Task brief. With the images left out, print every entry that follows exactly.

Records for this exercise.
•••

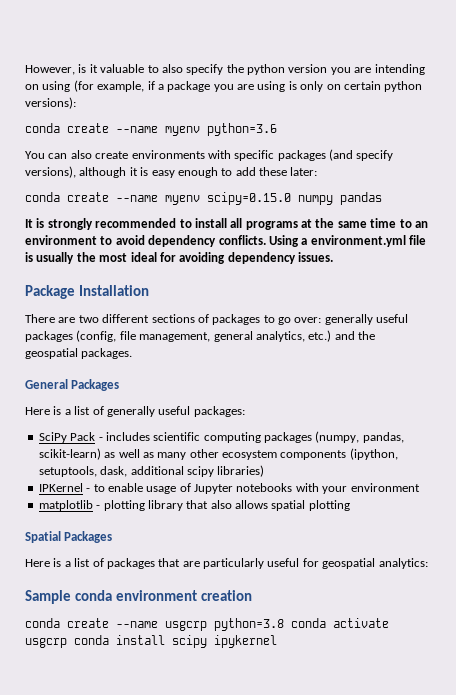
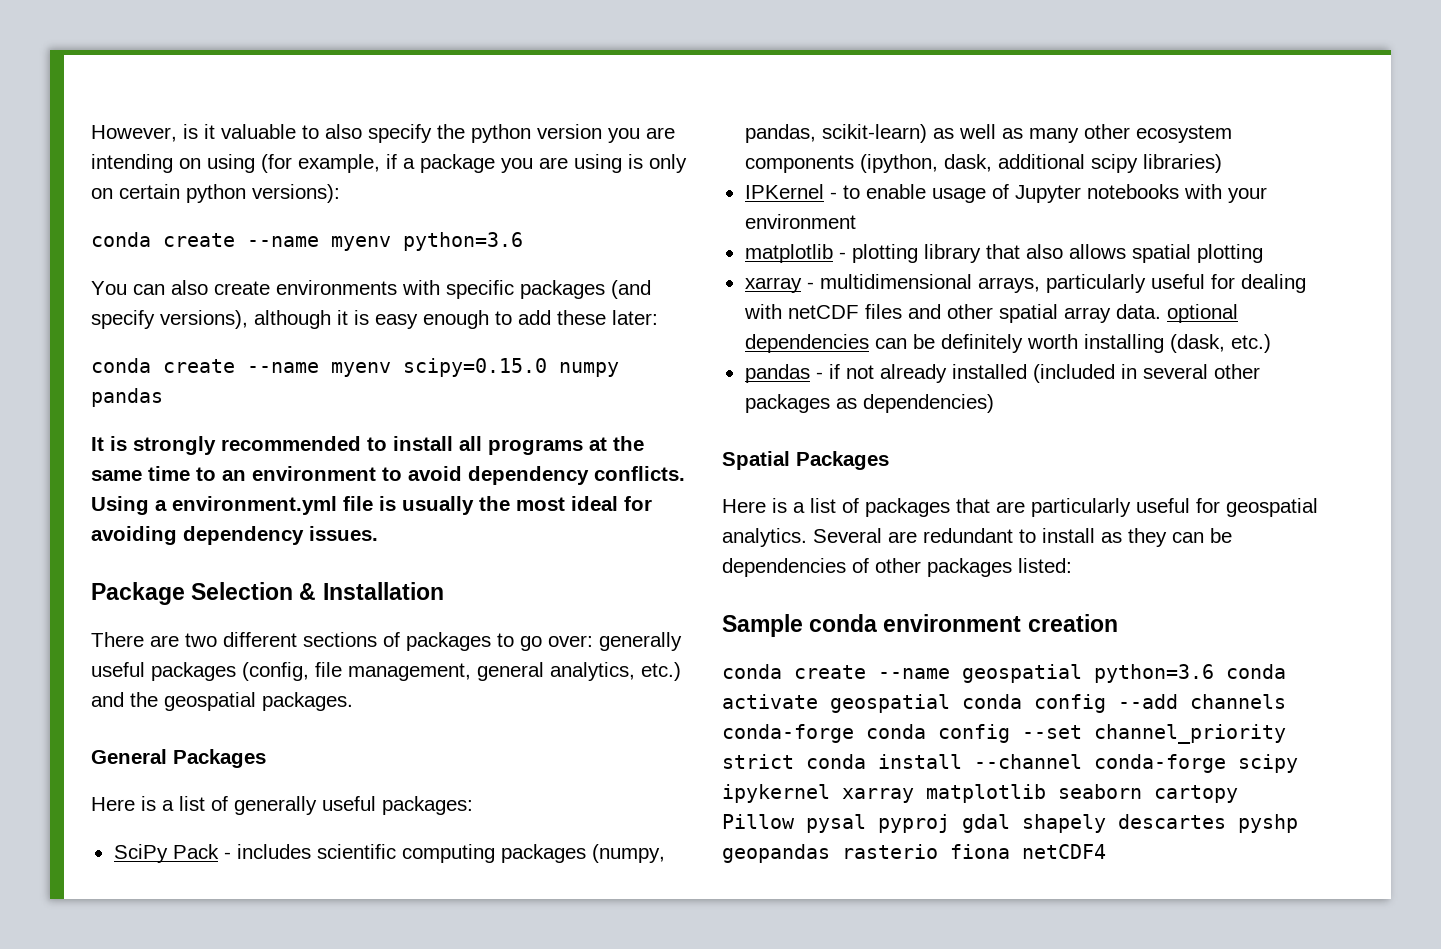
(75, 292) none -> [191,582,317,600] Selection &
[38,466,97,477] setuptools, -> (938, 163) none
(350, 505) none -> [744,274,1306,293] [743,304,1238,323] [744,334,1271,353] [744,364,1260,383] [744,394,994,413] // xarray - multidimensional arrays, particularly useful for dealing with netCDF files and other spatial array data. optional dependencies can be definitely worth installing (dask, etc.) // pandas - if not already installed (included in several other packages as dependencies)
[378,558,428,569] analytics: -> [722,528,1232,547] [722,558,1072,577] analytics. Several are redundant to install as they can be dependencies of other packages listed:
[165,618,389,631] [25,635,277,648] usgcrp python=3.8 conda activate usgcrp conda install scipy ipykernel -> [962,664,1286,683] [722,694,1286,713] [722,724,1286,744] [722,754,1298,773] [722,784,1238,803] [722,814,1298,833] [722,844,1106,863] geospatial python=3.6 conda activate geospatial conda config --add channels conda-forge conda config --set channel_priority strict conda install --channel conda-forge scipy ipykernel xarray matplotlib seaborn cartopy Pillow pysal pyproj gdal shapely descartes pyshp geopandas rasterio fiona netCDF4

•••

Solved exercise.
(75, 292) none -> [191,582,317,600] Selection &
[38,466,97,477] setuptools, -> (938, 163) none
(350, 505) none -> [744,274,1306,293] [743,304,1238,323] [744,334,1271,353] [744,364,1260,383] [744,394,994,413] // xarray - multidimensional arrays, particularly useful for dealing with netCDF files and other spatial array data. optional dependencies can be definitely worth installing (dask, etc.) // pandas - if not already installed (included in several other packages as dependencies)
[378,558,428,569] analytics: -> [722,528,1232,547] [722,558,1072,577] analytics. Several are redundant to install as they can be dependencies of other packages listed:
[165,618,389,631] [25,635,277,648] usgcrp python=3.8 conda activate usgcrp conda install scipy ipykernel -> [962,664,1286,683] [722,694,1286,713] [722,724,1286,744] [722,754,1298,773] [722,784,1238,803] [722,814,1298,833] [722,844,1106,863] geospatial python=3.6 conda activate geospatial conda config --add channels conda-forge conda config --set channel_priority strict conda install --channel conda-forge scipy ipykernel xarray matplotlib seaborn cartopy Pillow pysal pyproj gdal shapely descartes pyshp geopandas rasterio fiona netCDF4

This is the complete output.